I understand the need to settle on one simple, objective standard for determining signature requirements. 1% of registered voters is a simple, objective standard which, says Secretary Krebs, better captures who potentially could nominate candidates in each district.
However, the registered vote count is not as fair a standard as the equally simple and objective standard of actual turnout. Even vote centers record turnout by district. We don’t know which ballot lines those vote center voters may have marked, but we know they cast ballots. Turnout better represents people who are likely to bother to sign nominating petitions. Registration numbers include lots of people who may not have voted for the last six years and thus are far less engaged politically than active voters.
And as I explained in numerous conversations about Referred Law 19, independents do not enjoy any unfair advantage in collecting petition signatures. They have no party to hold meetings and organize petition drives. The “extra month” they get to circulate petitions recognizes that, more often than not, independent bids are reactions to the failure of the major parties to field acceptable candidates. Practically, most independent candidates don’t get an extra month to circulate; they have only that month to circulate.
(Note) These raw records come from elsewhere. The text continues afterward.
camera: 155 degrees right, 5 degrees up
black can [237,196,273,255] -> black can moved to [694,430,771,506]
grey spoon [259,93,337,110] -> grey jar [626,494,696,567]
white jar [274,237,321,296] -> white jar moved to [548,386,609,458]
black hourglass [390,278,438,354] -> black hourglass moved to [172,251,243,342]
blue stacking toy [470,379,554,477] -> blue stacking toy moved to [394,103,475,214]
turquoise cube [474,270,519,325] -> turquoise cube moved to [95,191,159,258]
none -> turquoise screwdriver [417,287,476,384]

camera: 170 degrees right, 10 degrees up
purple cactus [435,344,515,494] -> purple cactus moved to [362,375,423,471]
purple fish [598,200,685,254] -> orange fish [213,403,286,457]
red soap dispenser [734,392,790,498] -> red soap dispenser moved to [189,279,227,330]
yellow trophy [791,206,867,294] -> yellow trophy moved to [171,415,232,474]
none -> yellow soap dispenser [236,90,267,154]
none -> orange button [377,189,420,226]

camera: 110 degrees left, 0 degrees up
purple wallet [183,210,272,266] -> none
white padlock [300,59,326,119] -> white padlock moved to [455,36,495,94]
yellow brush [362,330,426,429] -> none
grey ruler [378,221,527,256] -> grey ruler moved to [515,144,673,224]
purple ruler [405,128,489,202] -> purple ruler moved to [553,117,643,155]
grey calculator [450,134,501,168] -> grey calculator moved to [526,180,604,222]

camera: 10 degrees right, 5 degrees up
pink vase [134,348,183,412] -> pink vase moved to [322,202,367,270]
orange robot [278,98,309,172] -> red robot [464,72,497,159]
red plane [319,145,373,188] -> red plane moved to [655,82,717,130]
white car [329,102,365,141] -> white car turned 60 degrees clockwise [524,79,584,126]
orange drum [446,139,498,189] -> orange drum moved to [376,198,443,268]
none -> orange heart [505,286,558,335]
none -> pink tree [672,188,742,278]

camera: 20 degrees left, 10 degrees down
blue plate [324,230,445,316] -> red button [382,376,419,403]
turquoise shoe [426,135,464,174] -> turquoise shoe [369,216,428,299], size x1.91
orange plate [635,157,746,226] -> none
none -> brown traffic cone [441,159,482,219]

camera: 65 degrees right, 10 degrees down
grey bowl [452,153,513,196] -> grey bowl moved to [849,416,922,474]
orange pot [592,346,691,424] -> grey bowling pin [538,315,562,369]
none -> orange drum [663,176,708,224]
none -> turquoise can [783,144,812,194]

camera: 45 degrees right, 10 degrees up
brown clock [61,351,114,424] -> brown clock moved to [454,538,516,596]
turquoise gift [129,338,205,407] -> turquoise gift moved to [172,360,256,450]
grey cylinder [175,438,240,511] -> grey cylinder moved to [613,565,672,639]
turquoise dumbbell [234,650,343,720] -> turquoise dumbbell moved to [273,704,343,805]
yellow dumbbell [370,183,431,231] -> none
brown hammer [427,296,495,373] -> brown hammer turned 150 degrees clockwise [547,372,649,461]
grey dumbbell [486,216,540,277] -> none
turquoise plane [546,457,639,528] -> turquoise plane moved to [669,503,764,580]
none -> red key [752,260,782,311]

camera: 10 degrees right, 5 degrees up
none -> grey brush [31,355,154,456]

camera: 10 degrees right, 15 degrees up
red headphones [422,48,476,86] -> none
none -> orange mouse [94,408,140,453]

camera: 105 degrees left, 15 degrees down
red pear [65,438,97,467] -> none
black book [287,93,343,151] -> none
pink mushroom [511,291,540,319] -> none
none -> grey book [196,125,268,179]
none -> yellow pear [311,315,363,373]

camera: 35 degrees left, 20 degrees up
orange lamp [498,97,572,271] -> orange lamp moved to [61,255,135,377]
Instead of beating up on independents, we could stick with a turnout calculation and keep signature requirements where they are now. We could set hard numbers for each district close to current levels. We could adopt the suboptimal statewide formula of requiring independents to get essentially the sum of the Republican and Democratic signature requirements. Any one of those options would resolve the vote-center uncountability without further restricting independent ballot access.
The Board of Elections approved these measures with minor amendments. These proposals will thus bubble up in the Legislature, where we’ll have to seek some Republican support for easing the petition restrictions and ending the assault on independent ballot access.